What beats me in the whole capped broadband picture is that ISPs are trying to implement a restaurant pricing. While at the same time forgetting that they are anything but. My cable provider claims that he provides speeds up to 15Mbps. My dedicated servers are on 10Mbps lines burstable to 100Mbps and I am yet to see speeds above 1 megabit. Between themselves servers swap stuff at very least at full 10Mbps which makes it painfully obvious that my cable provider lies is something like McDonalds – at best.
What is obvious to me is that download cap pricing structure is a loose-loose situation for everyone. Once consumers will get a feeling of what their limit will give them, most of those who, supposedly, would be a cash cow for ISP will leave for something else. Or keep their usage under strict control. Either way, ISPs will loose money. Or, rather, will earn less than they do now – just because they have caps. Wouldn’t you talk on your phone more if it was unlimited calls? Sure. Are you postponing calls to your friends until it’s “unlimited nights and weekends”? Most likely – yes. See the pattern?
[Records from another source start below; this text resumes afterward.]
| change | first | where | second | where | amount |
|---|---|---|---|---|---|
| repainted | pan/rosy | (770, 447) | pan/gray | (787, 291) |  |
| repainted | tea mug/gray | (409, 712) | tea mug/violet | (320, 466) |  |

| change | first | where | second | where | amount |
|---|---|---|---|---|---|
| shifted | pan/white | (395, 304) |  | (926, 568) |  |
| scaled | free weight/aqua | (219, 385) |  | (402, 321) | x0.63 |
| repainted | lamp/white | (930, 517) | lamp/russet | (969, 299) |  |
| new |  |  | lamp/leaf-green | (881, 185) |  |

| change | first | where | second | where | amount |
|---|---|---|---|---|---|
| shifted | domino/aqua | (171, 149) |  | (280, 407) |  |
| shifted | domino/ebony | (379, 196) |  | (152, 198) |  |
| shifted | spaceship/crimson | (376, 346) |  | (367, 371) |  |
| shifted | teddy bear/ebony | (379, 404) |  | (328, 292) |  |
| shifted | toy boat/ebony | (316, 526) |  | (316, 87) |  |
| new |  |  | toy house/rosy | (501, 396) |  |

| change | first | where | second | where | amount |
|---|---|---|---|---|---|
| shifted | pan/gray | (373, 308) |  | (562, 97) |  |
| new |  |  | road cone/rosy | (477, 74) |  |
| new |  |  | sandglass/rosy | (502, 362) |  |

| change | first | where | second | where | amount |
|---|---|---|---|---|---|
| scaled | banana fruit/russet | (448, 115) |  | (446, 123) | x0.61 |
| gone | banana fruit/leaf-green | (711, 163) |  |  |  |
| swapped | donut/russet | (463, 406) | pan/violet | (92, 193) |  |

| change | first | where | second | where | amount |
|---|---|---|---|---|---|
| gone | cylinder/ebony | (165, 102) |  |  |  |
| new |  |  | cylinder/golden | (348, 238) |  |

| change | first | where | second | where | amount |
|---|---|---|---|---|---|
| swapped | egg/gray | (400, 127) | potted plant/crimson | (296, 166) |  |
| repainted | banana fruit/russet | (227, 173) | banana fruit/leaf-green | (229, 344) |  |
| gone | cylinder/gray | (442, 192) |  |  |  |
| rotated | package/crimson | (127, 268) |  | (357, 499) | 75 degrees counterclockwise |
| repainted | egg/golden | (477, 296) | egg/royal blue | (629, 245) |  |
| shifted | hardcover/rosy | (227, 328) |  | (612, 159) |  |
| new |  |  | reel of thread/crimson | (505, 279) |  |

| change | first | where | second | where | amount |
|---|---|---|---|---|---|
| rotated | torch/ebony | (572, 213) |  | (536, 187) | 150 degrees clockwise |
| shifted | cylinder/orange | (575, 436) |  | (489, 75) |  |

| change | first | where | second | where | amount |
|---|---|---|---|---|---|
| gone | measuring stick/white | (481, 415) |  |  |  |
If provider companies are so inclined to slice their services in tiers – why not turn the situation into a win-win? How could they do it? TIER THE SPEEDS, NOT THE DOWNLOADS. Some “old parents” setting wouldn’t need more than occasional e-mail checking, downloading pictures of their grandchildren and maybe a video or two. That would be a slowest and cheapest tier. A mom-pop-kids shop would probably need some more advanced tier – videos, music, iTunes for kids, heavy MySpace/Facebook and YouTube. And geeks, gamers and internet business owners would appreciate the fastest speeds and the lowest pings out there at the premium. Basically, companies would milk the same bunch of people, only do it so much different that it would make everyone happy.